I encountered faith often when I lived in between homes. And while I cannot speak for millions of homeless people who sleep on couches of strangers and friends; I cannot speak for people who live in cars or run down trailers or on the street or in shelters, faith plays a role in all of our lives. Faith inspires us to wake up each day and hope keeps us going while we circumvent challenges.
When I lost a studio apartment on September 1, 2015 (which launched a year of living in attics, basements, and hotel rooms), I nearly suffocated from chlorine bleach fumes at a hotel in Bellingham. The next day when I woke up, waves of nausea and a migraine greeted me. My eyes and throat burned throughout the night. I had yet to buy a cell phone and I was experiencing difficulties with my laptop.
But even though I could barely gag down half a container of yogurt while I tried to get a hold of a woman renting out a temporary apartment, I experienced the faith that everything would work out for the time being. And people were helpful, including the concierge at the hotel who offered to have someone drive me to the storage unit so I could drop off my belongings. And the woman with the apartment for rent picked me up downtown to take me to the residence. (And the hotel refunded me part of the cost of the room since I became ill from chlorine fumes).
After a shower and a long night’s rest, I woke up feeling like myself again. Hope returned as I responded to more housing ads, ate a good breakfast, and took a walk around the Columbia Neighborhood—where I hoped to find a home at that time. Oddly, I did end up living for several months in that neighborhood in another temporary apartment rented to me by a kind family.
But there were times when I had to find a different place to sleep each night and these periods stretched for one or two weeks. I took out my Energy Oracle cards and asked where I would sleep that particular night and I never slept on a street or in a shelter. As much as I ranted and complained about lack of housing, something always came through for me, almost miraculously and I practiced gratitude more often than I ranted-though my gratitude was silent and my rants were out loud and on social media.
Faith is not the absence of fear or doubt. Faith comes when we face our fears and move forward even if that means leaping into the void. I’m not alone because most people have faced taking leaps of faith—homeless people and people recovering from illness do this every moment of the day. No one really knows where they are heading or what appears on the trail up ahead. No one predicts the Dark Night of the Soul or when initiations show up in their lives.

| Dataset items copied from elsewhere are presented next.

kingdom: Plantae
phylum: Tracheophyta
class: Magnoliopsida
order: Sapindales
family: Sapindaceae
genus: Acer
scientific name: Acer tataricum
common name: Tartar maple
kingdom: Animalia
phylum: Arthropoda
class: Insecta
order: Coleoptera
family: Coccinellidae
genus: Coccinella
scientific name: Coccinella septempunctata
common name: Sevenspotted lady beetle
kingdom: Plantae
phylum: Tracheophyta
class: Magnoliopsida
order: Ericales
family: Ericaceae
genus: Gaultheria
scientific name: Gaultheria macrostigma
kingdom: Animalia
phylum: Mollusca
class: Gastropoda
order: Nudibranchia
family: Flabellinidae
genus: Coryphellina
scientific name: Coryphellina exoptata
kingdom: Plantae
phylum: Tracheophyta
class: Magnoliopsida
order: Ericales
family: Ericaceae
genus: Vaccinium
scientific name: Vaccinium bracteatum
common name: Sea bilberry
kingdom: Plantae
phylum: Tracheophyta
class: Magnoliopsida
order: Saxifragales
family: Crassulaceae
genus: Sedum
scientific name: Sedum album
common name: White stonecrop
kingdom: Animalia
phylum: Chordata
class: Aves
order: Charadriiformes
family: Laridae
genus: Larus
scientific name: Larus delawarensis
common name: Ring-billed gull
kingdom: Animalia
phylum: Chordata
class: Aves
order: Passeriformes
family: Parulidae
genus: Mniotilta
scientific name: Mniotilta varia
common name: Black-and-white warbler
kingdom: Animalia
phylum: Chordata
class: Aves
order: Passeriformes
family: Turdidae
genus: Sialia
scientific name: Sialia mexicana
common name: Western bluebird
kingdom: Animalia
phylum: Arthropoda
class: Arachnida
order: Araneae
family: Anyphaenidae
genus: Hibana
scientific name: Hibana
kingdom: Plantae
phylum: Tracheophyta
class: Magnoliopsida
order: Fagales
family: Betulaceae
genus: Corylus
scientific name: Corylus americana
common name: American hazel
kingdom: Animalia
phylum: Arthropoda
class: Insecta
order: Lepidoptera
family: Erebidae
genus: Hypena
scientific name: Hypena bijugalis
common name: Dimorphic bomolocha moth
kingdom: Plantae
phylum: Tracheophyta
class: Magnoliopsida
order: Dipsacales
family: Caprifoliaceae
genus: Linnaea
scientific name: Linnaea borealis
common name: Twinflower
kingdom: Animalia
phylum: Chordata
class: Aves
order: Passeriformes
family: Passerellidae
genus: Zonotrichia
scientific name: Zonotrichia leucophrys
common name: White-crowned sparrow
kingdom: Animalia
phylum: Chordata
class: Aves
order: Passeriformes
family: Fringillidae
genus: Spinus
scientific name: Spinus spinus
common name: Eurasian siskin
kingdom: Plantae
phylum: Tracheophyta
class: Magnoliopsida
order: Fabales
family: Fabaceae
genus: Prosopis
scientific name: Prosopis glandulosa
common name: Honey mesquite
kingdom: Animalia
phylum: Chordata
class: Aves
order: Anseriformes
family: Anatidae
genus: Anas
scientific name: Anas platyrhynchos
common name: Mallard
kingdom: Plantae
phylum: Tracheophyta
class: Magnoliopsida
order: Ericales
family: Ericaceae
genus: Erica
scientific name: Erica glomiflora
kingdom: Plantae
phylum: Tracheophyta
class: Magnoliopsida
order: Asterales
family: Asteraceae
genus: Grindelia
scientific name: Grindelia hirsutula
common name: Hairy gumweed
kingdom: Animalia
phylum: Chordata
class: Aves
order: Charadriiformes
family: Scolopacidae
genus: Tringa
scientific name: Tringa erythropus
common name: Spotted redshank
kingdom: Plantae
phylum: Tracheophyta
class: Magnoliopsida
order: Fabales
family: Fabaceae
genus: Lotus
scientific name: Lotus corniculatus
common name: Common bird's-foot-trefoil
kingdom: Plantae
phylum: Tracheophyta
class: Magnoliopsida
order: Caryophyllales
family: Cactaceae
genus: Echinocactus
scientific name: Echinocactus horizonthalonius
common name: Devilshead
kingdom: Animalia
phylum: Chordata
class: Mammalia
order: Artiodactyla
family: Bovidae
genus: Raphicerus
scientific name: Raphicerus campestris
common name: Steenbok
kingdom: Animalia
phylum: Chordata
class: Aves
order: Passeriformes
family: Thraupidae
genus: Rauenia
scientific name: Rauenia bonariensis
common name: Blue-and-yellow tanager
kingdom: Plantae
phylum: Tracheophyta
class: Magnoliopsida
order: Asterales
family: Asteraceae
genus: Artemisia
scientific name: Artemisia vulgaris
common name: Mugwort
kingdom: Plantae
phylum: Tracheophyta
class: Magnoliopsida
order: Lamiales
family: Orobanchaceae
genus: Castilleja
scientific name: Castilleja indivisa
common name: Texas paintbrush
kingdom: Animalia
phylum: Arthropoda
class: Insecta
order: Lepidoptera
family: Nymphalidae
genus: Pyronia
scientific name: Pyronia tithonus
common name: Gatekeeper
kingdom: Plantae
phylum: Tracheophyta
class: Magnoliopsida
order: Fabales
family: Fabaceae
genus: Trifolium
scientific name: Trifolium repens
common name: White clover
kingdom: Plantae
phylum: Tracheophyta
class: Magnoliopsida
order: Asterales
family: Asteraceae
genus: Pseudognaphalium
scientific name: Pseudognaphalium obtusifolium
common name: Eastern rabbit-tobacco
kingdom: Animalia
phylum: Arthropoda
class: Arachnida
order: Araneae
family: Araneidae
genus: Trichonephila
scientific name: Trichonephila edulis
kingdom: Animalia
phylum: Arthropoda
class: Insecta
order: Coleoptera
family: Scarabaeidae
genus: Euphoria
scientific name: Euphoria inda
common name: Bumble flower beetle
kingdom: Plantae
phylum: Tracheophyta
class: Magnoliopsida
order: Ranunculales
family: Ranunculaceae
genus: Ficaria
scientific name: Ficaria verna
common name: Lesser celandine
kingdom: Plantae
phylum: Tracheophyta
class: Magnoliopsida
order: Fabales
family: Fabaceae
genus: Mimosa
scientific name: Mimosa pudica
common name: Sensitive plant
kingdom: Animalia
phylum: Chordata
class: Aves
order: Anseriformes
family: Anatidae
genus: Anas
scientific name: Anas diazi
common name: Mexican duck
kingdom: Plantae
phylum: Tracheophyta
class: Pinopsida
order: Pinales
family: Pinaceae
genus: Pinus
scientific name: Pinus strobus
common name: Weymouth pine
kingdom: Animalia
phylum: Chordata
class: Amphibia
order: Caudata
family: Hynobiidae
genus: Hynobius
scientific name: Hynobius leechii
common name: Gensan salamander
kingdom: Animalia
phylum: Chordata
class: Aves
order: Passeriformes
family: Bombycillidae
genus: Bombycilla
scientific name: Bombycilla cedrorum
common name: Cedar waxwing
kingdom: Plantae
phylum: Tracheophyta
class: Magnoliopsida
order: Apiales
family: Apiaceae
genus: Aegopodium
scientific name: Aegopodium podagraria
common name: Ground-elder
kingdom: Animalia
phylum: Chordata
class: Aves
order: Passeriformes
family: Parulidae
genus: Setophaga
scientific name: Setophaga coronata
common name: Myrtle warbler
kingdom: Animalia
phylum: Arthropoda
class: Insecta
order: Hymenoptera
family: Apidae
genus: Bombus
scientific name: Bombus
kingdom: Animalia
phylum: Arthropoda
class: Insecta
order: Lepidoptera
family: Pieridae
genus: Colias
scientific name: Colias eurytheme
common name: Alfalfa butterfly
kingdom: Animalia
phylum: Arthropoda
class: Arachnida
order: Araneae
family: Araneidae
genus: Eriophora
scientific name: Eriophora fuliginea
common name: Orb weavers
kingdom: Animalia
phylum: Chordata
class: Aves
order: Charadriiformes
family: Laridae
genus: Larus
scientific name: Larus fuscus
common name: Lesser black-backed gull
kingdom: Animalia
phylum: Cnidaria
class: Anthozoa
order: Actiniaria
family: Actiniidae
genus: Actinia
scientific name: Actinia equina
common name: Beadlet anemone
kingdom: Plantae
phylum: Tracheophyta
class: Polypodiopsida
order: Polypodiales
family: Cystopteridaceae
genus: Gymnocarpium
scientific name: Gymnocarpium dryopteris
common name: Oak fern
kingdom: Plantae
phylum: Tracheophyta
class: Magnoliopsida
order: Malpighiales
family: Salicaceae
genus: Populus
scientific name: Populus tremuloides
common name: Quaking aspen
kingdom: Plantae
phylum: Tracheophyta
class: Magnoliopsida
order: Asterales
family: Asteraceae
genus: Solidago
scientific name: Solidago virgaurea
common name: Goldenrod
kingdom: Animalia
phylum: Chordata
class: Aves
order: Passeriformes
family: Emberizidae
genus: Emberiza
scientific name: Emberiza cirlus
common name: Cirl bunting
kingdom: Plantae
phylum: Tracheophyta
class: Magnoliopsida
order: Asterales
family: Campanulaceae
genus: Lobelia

To an extent, our thoughts matter because they shape our emotions which eventually carve out our lives. Many spiritual teachers claim that we can start over again at any time, but most of us grapple with this concept. We feel that we really blew it. That no one will give us a second chance, but faith will give us many chances.
Faith comes from the Zodiac Signs Pisces and Sagittarius. And these signs tell us to go with the flow and to expand our consciousness. They focus on the invisible realms mainly or step in and out of dreams. If we can imagine it, we can create it, for these are creative signs on the Zodiac Wheel.
I’m not big on Abraham Hicks any longer nor do I prefer to focus on healing from narcissist abuse videos any longer either (two ends of the spectrum). Whether or not I suffer from PTSD matters so much any longer since it’s time to journey past any label or diagnosis and replace it with the faith that I am in the right place and in the right way. The truth lies somewhere in between new age thought and psychological disorders.
Yesterday I met a woman on a bus and then I spoke to her on the ferry. She seemed stuck on a mental health label despite her obvious inner beauty and creative gifts. I sat on my hands even though I wanted to coach her to explore her gifts and to stop focusing on her diagnosis which left her feeling stuck. And perhaps, people have felt the same way about me and other creative and beautiful people.
Diagnosis, on one hand, have the power to set us free if we choose to empower ourselves through a healing process. However, on the other hand, diagnosis can also keep people feeling stuck because they project that they are undeserving and that they are faulty goods when in almost every case, the opposite scenario is true.
We all face challenges. For some people that are recovering from addictions and for others, it is finding a home and meaningful employment and yet for others, it is recovering their entire life. All this is possible through faith because when we step into the unknown, we are the ones who manifest miracles.